Build vs. Buy
I keep being surprised by how frequently I hear clients tell me that a vendor has suggested they "build them a CMS," or by proposals from vendors that include custom building a CMS. I hear people suggesting building their own social networking website. I even occasionally still hear tell of organizations who want custom CRMs.
The web software landscape has changed dramatically over the years. Five years ago, it was full of custom built systems of all sorts - and the "build vs. buy" decision was, I think, more difficult, because the available software to buy was fairly cruddy. (And, for the purposes of this post, I'm using "buy" exceedingly loosely - including purchasing proprietary software, installing open source, or using SaaS.)
But the landscape is different now, and I think that, in some senses, the "build vs. buy" decision is much more straightforward. First, the software available, whether it be open source, SaaS, or proprietary, is much better all round. There are new types of software being developed all the time (like, for instance, the new crop of "Social Network Management Systems" both open source and SaaS, like Ning.)
In addition, the increasing openness of software, whether it be open source, or open platforms like Salesforce.com, means that customizing software to your needs, or integrating different pieces is much more straightforward, meaning it's a lot easier to create exactly what you need by integration or customization, rather than building from scratch.

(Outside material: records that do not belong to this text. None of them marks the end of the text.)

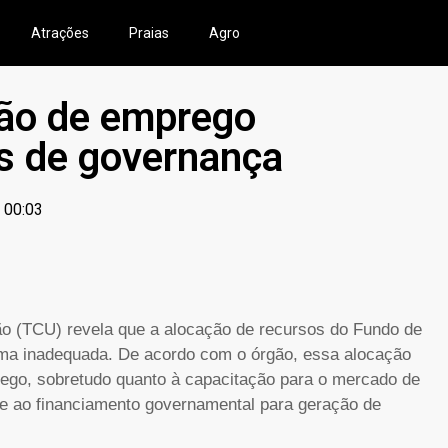
Atrações
Praias
Agro
ção de emprego
s de governança
00:03
ião (TCU) revela que a alocação de recursos do Fundo de
rma inadequada. De acordo com o órgão, essa alocação
prego, sobretudo quanto à capacitação para o mercado de
 e ao financiamento governamental para geração de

This is not to say that there is no role for custom built applications. I'm in the process of working with two organizations to create just that. But they are both for quite highly specialized functions. And I've also been involved in projects to create interesting and customized web functionality - but those are being done with adding custom modules to an open source CMS.
From my perspective, exhaust all of the "buy" options: open source/proprietary/SaaS out-of-the-box, customized open source/SaaS, or integration of already existing components, or building modules on top of open source tools, before you take on building something new from the ground up. You'll save money and time, as well as be able to take advantage of an upgrade path as web software changes and improves, meaning you won't have to build whole systems again.